## Stored items
▬▬▬

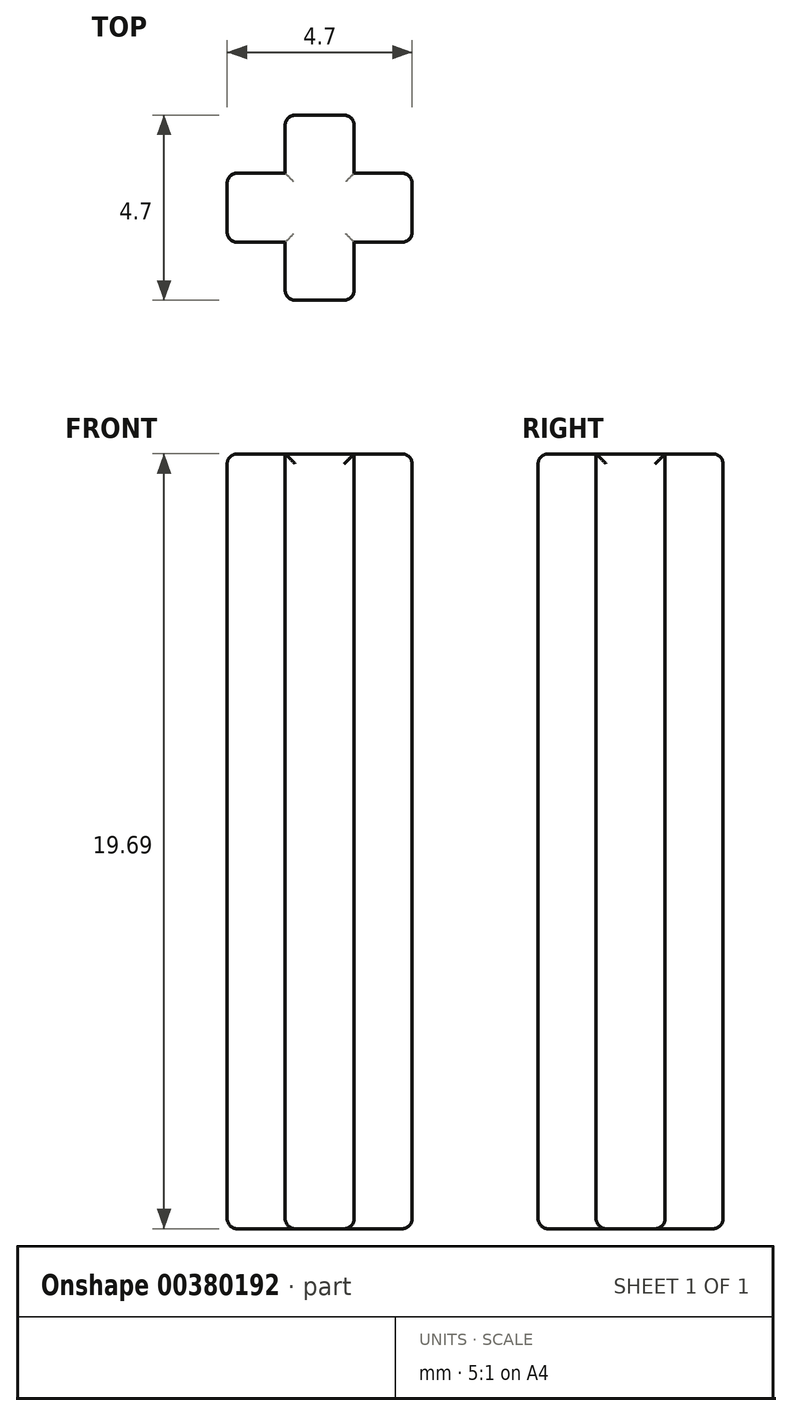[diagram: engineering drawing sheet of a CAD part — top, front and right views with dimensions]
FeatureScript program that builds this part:
annotation { "Feature Type Name" : "Feature", "Feature Type Description" : "" }
export const myFeature = defineFeature(function(context is Context, id is Id, definition is map)
    precondition{}
    {
        {
            var Q0;
            Q0=qCreatedBy(makeId("Top.planeOp"),FACE);
            var sketch = newSketch(context, id + "F0", { "sketchPlane" : qUnion([Q0])});
            skLineSegment(sketch, "E0", {"start": v(-2.35, 0) * mm, "end": v(-2.35, 0.88) * mm});
            skLineSegment(sketch, "E1", {"start": v(-2.35, 0.88) * mm, "end": v(-0.88, 0.88) * mm});
            skLineSegment(sketch, "E2", {"start": v(-0.88, 0.88) * mm, "end": v(-0.88, 2.35) * mm});
            skLineSegment(sketch, "E3", {"start": v(-0.88, 2.35) * mm, "end": v(0, 2.35) * mm});
            skLineSegment(sketch, "E4.MirrorCS", {"start": v(2.35, 0.88) * mm, "end": v(0.88, 0.88) * mm});
            skLineSegment(sketch, "E5.MirrorCS", {"start": v(0.88, 0.88) * mm, "end": v(0.88, 2.35) * mm});
            skLineSegment(sketch, "E6.MirrorCS", {"start": v(2.35, 0) * mm, "end": v(2.35, 0.88) * mm});
            skLineSegment(sketch, "E7.MirrorCS", {"start": v(0.88, 2.35) * mm, "end": v(0, 2.35) * mm});
            skLineSegment(sketch, "E8.MirrorCS", {"start": v(0.88, -2.35) * mm, "end": v(0, -2.35) * mm});
            skLineSegment(sketch, "E9.MirrorCS", {"start": v(0.88, -0.88) * mm, "end": v(0.88, -2.35) * mm});
            skLineSegment(sketch, "E10.MirrorCS", {"start": v(-0.88, -2.35) * mm, "end": v(0, -2.35) * mm});
            skLineSegment(sketch, "E11.MirrorCS", {"start": v(-0.88, -0.88) * mm, "end": v(-0.88, -2.35) * mm});
            skLineSegment(sketch, "E12.MirrorCS", {"start": v(2.35, -0.88) * mm, "end": v(0.88, -0.88) * mm});
            skLineSegment(sketch, "E13.MirrorCS", {"start": v(-2.35, -0.88) * mm, "end": v(-0.88, -0.88) * mm});
            skLineSegment(sketch, "E14.MirrorCS", {"start": v(2.35, 0) * mm, "end": v(2.35, -0.88) * mm});
            skLineSegment(sketch, "E15.MirrorCS", {"start": v(-2.35, 0) * mm, "end": v(-2.35, -0.88) * mm});
            skSolve(sketch);
        }
        {
            var Q0;
            Q0=makeQuery(id+"F0.imprint","IMPRINT",FACE,{"disambiguationData":[TD([[makeQuery(id+"F0.imprint","IMPRINT",EDGE,{"derivedFrom":sQuery(id+"F0.wireOp",EDGE,"E0")}),-1.0]])]});
            extrude(context, id + "F1", {"entities" : qUnion([Q0]), "depth" : 19.68 * mm});
        }
        {
            var Q0;
            Q0=makeQuery(id+"F1.opExtrude","CAP_FACE",FACE,{"disambiguationData":[OSD([sQuery(id+"F0.wireOp",EDGE,"E0"),sQuery(id+"F0.wireOp",EDGE,"E1"),sQuery(id+"F0.wireOp",EDGE,"E2"),sQuery(id+"F0.wireOp",EDGE,"E3"),sQuery(id+"F0.wireOp",EDGE,"E4.MirrorCS"),sQuery(id+"F0.wireOp",EDGE,"E5.MirrorCS"),sQuery(id+"F0.wireOp",EDGE,"E6.MirrorCS"),sQuery(id+"F0.wireOp",EDGE,"E7.MirrorCS"),sQuery(id+"F0.wireOp",EDGE,"E8.MirrorCS"),sQuery(id+"F0.wireOp",EDGE,"E9.MirrorCS"),sQuery(id+"F0.wireOp",EDGE,"E10.MirrorCS"),sQuery(id+"F0.wireOp",EDGE,"E11.MirrorCS"),sQuery(id+"F0.wireOp",EDGE,"E12.MirrorCS"),sQuery(id+"F0.wireOp",EDGE,"E13.MirrorCS"),sQuery(id+"F0.wireOp",EDGE,"E14.MirrorCS"),sQuery(id+"F0.wireOp",EDGE,"E15.MirrorCS")])],"isStart":true});
            var Q1;
            Q1=makeQuery(id+"F1.opExtrude","SWEPT_FACE",FACE,{"disambiguationData":[OSD([sQuery(id+"F0.wireOp",EDGE,"E0"),sQuery(id+"F0.wireOp",EDGE,"E15.MirrorCS")])]});
            var Q2;
            Q2=makeQuery(id+"F1.opExtrude","SWEPT_FACE",FACE,{"disambiguationData":[OSD([sQuery(id+"F0.wireOp",EDGE,"E3"),sQuery(id+"F0.wireOp",EDGE,"E7.MirrorCS")])]});
            var Q3;
            Q3=makeQuery(id+"F1.opExtrude","SWEPT_FACE",FACE,{"disambiguationData":[OSD([sQuery(id+"F0.wireOp",EDGE,"E6.MirrorCS"),sQuery(id+"F0.wireOp",EDGE,"E14.MirrorCS")])]});
            var Q4;
            Q4=makeQuery(id+"F1.opExtrude","SWEPT_FACE",FACE,{"disambiguationData":[OSD([sQuery(id+"F0.wireOp",EDGE,"E8.MirrorCS"),sQuery(id+"F0.wireOp",EDGE,"E10.MirrorCS")])]});
            fillet(context, id + "F2", {"entities" : qUnion([Q0, Q1, Q2, Q3, Q4]), "radius" : 0.25 * mm, "tangentPropagation" : true, "allowEdgeOverflow" : false});
        }
    });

▬▬▬

## SHORT TASK
Please return every line of the records that contains the string "entities".

## TASK OUTPUT
            extrude(context, id + "F1", {"entities" : qUnion([Q0]), "depth" : 19.68 * mm});
            fillet(context, id + "F2", {"entities" : qUnion([Q0, Q1, Q2, Q3, Q4]), "radius" : 0.25 * mm, "tangentPropagation" : true, "allowEdgeOverflow" : false});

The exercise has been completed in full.